Evaluating automated alignment research

What is it: Much of the alignment work might be conducted by AI systems. OpenAI, for instance, has plans to develop automated alignment researchers. However, the efficacy of this hinges upon a robust evaluation framework of alignment work, which is currently lacking. This has been discussed before, but we want to signal boost it.

What to do: We don’t really know what needs to be done here. Perhaps preparing for this role might just look like doing alignment research oneself and trying to do lots of peer review.

Why is it impactful: Evaluating certain tasks, especially hard-to-measure ones, will remain a human task, potentially causing bottlenecks. Certain types of alignment work are likely difficult to evaluate, such as conceptual and framing work — as evidenced by strong disagreement among researchers about the value of different research.

While some evaluations might be straightforward (e.g., using language models for neuron interpretability or improving self-critique strategies) or sometimes AIs could support human evaluators (by doing replication or coming up with critiques), determining actual progress towards alignment remains a hard-to-measure evaluation target.

A common response is that “evaluation may be easier than generation”. However, this doesn’t mean evaluation will be easy in absolute terms, or relative to one’s resources for doing it, or that it will depend on the same resources as generation.

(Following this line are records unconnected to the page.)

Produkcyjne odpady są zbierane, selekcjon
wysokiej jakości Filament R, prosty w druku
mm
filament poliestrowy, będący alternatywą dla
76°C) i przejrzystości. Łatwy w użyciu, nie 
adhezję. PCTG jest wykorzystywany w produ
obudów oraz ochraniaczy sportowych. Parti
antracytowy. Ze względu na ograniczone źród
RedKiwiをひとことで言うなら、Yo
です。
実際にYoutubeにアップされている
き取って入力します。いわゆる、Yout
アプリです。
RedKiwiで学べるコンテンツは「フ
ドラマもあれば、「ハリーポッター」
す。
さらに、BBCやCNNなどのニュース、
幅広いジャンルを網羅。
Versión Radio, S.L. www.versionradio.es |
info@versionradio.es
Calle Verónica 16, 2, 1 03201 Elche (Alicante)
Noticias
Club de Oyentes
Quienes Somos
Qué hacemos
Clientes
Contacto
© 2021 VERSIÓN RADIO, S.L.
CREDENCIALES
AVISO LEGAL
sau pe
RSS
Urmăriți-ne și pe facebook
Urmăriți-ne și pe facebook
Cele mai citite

This means it would have to be important to i) know what exactly should be done by the humans and ii) how this could be tracked such that firms are not corner-cutting here.

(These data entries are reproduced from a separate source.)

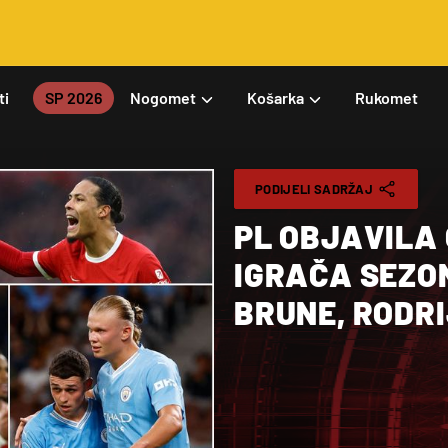
ti
SP 2026
Nogomet
Košarka
Rukomet
PODIJELI SADRŽAJ
PL OBJAVILA
IGRAČA SEZO
BRUNE, RODR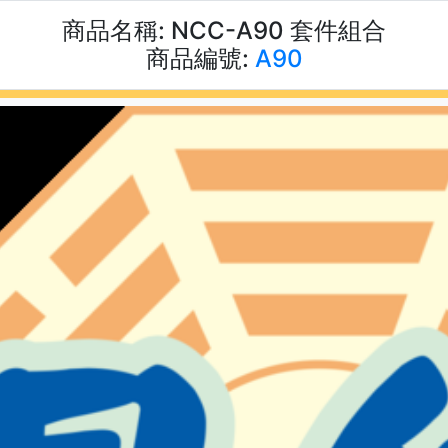
商品名稱:
NCC-A90 套件組合
商品編號:
A90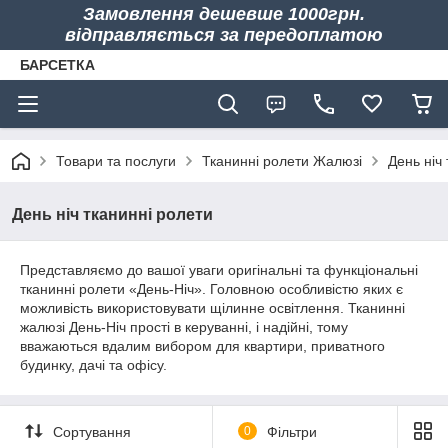
Замовлення дешевше 1000грн.
відправляється за передоплатою
БАРСЕТКА
Товари та послуги
Тканинні ролети Жалюзі
День ніч
День ніч тканинні ролети
Представляємо до вашої уваги оригінальні та функціональні
тканинні ролети «День-Ніч». Головною особливістю яких є
можливість використовувати щілинне освітлення. Тканинні
жалюзі День-Ніч прості в керуванні, і надійні, тому
вважаються вдалим вибором для квартири, приватного
будинку, дачі та офісу.
Сортування
0
Фільтри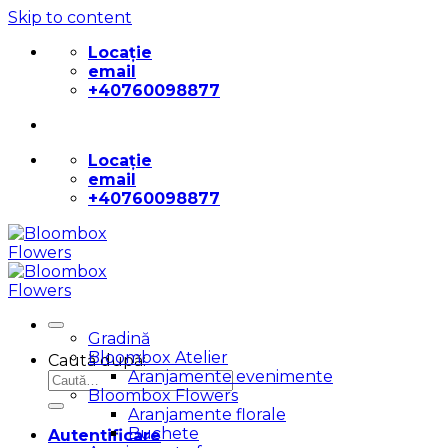
Skip to content
Locație
email
+40760098877
Locație
email
+40760098877
Gradină
Bloombox Atelier
Caută după:
Aranjamente evenimente
Bloombox Flowers
Aranjamente florale
Buchete
Autentificare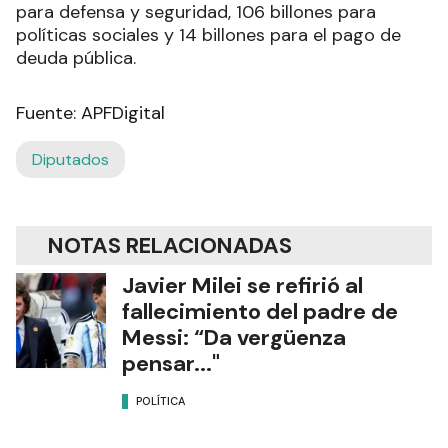
para defensa y seguridad, 106 billones para
políticas sociales y 14 billones para el pago de
deuda pública.
Fuente: APFDigital
Diputados
NOTAS RELACIONADAS
Javier Milei se refirió al
fallecimiento del padre de
Messi: “Da vergüenza
pensar..."
POLÍTICA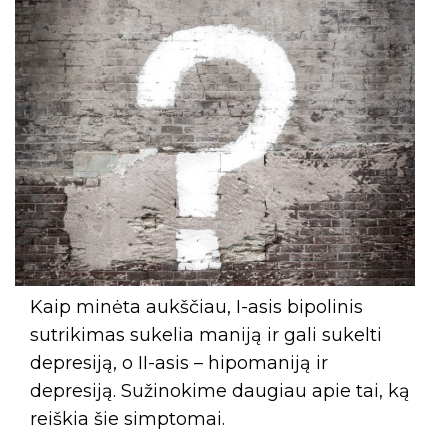
Kaip minėta aukščiau, I-asis bipolinis
sutrikimas sukelia maniją ir gali sukelti
depresiją, o II-asis – hipomaniją ir
depresiją. Sužinokime daugiau apie tai, ką
reiškia šie simptomai.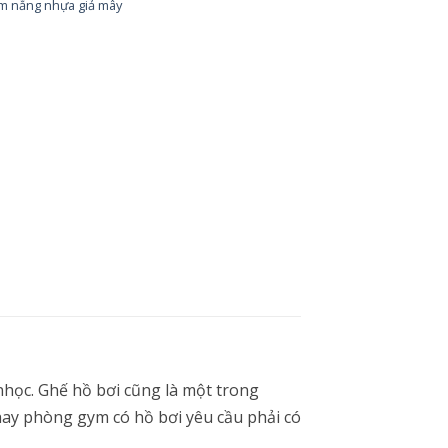
m nắng nhựa giả mây
nhọc. Ghế hồ bơi cũng là một trong
hay phòng gym có hồ bơi yêu cầu phải có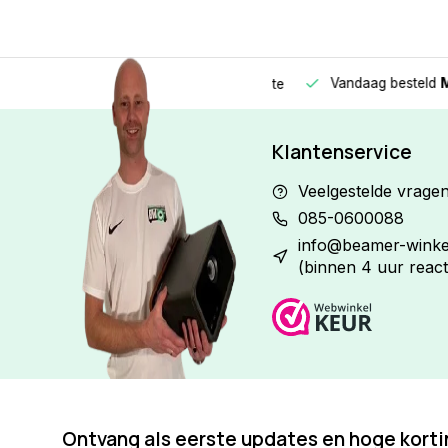
Vandaag besteld
Morge
Betaal in
3 gelijke delen
met 0% rente
Klantenservice
Veelgestelde vrage
085-0600088
info@beamer-winkel
(binnen 4 uur react
Ontvang als eerste updates en hoge kort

Key uncertainties: Is this action relevant now? Is there any way one can feasibly prepare now?

Education, Review, and Information Material

What is it:If timelines are short and the world will become much more aware of the possibility of transformative AI, then many key decision-makers will need to quickly familiarize themselves with alignment and AI existential safety questions and develop a really good understanding. For that, there needs to be a really good source for summaries and literature reviews.

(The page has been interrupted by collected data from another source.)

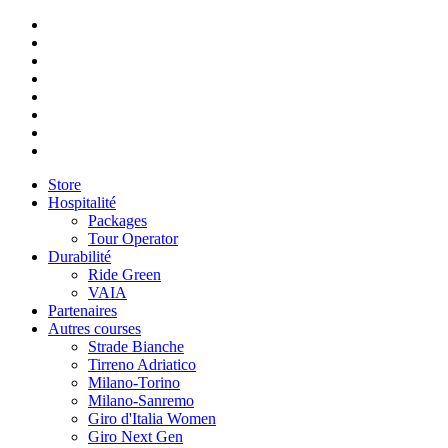
Store
Hospitalité
Packages
Tour Operator
Durabilité
Ride Green
VAIA
Partenaires
Autres courses
Strade Bianche
Tirreno Adriatico
Milano-Torino
Milano-Sanremo
Giro d'Italia Women
Giro Next Gen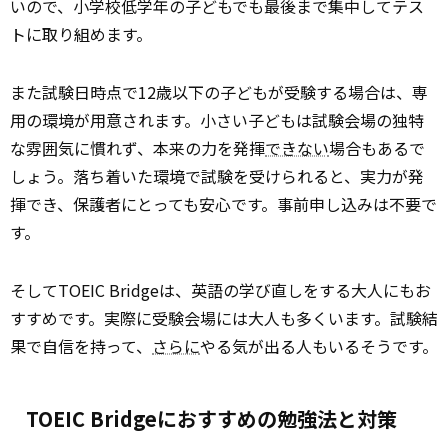
いので、小学校低学年の子どもでも最後まで集中してテス
トに取り組めます。
また試験日時点で12歳以下の子どもが受験する場合は、専
用の環境が用意されます。小さい子どもは試験会場の独特
な雰囲気に慣れず、本来の力を発揮
できない
場合もあるで
しょう。落ち着いた環境で試験を受けられると、実力が発
揮でき、保護者にとっても安心です。事前申し込みは不要で
す。
そしてTOEIC Bridgeは、英語の学び直しをする大人にもお
すすめです。実際に受験会場には大人も多くいます。試験結
果で自信を持って、
さらに
やる気が出る人もいるそうです。
TOEIC Bridgeにおすすめの勉強法と対策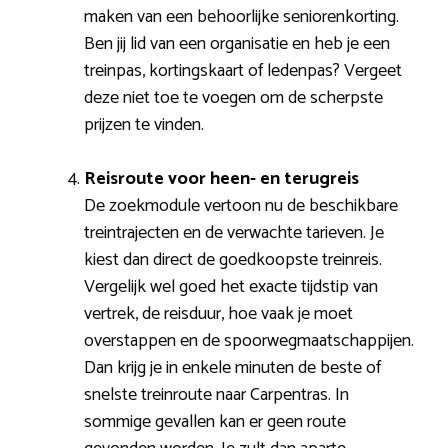
maken van een behoorlijke seniorenkorting.
Ben jij lid van een organisatie en heb je een
treinpas, kortingskaart of ledenpas? Vergeet
deze niet toe te voegen om de scherpste
prijzen te vinden.
Reisroute voor heen- en terugreis
De zoekmodule vertoon nu de beschikbare
treintrajecten en de verwachte tarieven. Je
kiest dan direct de goedkoopste treinreis.
Vergelijk wel goed het exacte tijdstip van
vertrek, de reisduur, hoe vaak je moet
overstappen en de spoorwegmaatschappijen.
Dan krijg je in enkele minuten de beste of
snelste treinroute naar Carpentras. In
sommige gevallen kan er geen route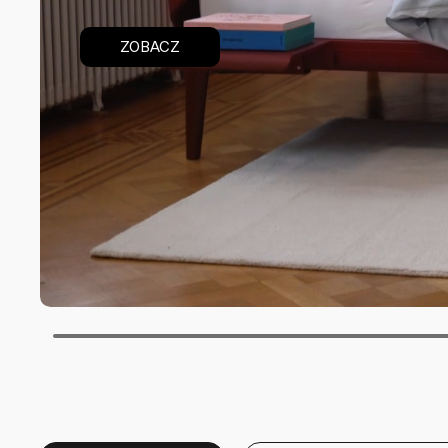
ZOBACZ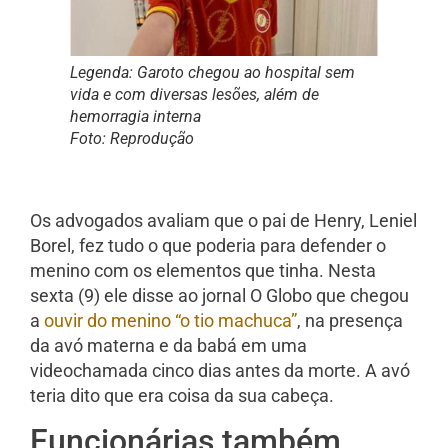
Legenda:
Garoto chegou ao hospital sem
vida e com diversas lesões, além de
hemorragia interna
Foto:
Reprodução
Os advogados avaliam que o pai de Henry, Leniel
Borel, fez tudo o que poderia para defender o
menino com os elementos que tinha. Nesta
sexta (9) ele disse ao jornal O Globo que chegou
a
ouvir do menino “o tio machuca”
, na presença
da avó materna e da babá em uma
videochamada cinco dias antes da morte. A avó
teria dito que era coisa da sua cabeça.
Funcionárias também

What to do: In contrast, to the other work areas we outlined in this post, there already exists more work in this area: YouTube videos on the risks, policy reports for governments, explainers, intro talks for various audiences, literature reviews, e.g., on AI timelines.

Such work could be expanded, improved, and professionalized. For instance, reviews on topics such as takeoff dynamics, alignment challenges, development timelines, and alignment strategies, ranging from a quick read to an in-depth analysis, are useful.

Why is it impactful: Such resources play a crucial role in shaping key decision-making processes and public opinion. Given the multiplicity of threat models, the speculativeness and inherent uncertainty in AI development, and the political incentives for simplification and polarisation, good information material and education material might be even more important than for other problem areas.

Key uncertainties: For videos, reports, and other high-quality or wide-reaching mediums, we usually have some winner-takes-all dynamics where only the best material is useful. This should have some implications for who and how people should work on this and what should be done. Even if winner-take-all dynamics exist, it may be unclear ex-ante who the “winners” will be, so investing in many projects might still be useful.

Crowdedness: it seems like this work has expanded a lot in the last 6 months. It’s not clear how many low-hanging fruits there will be in the future.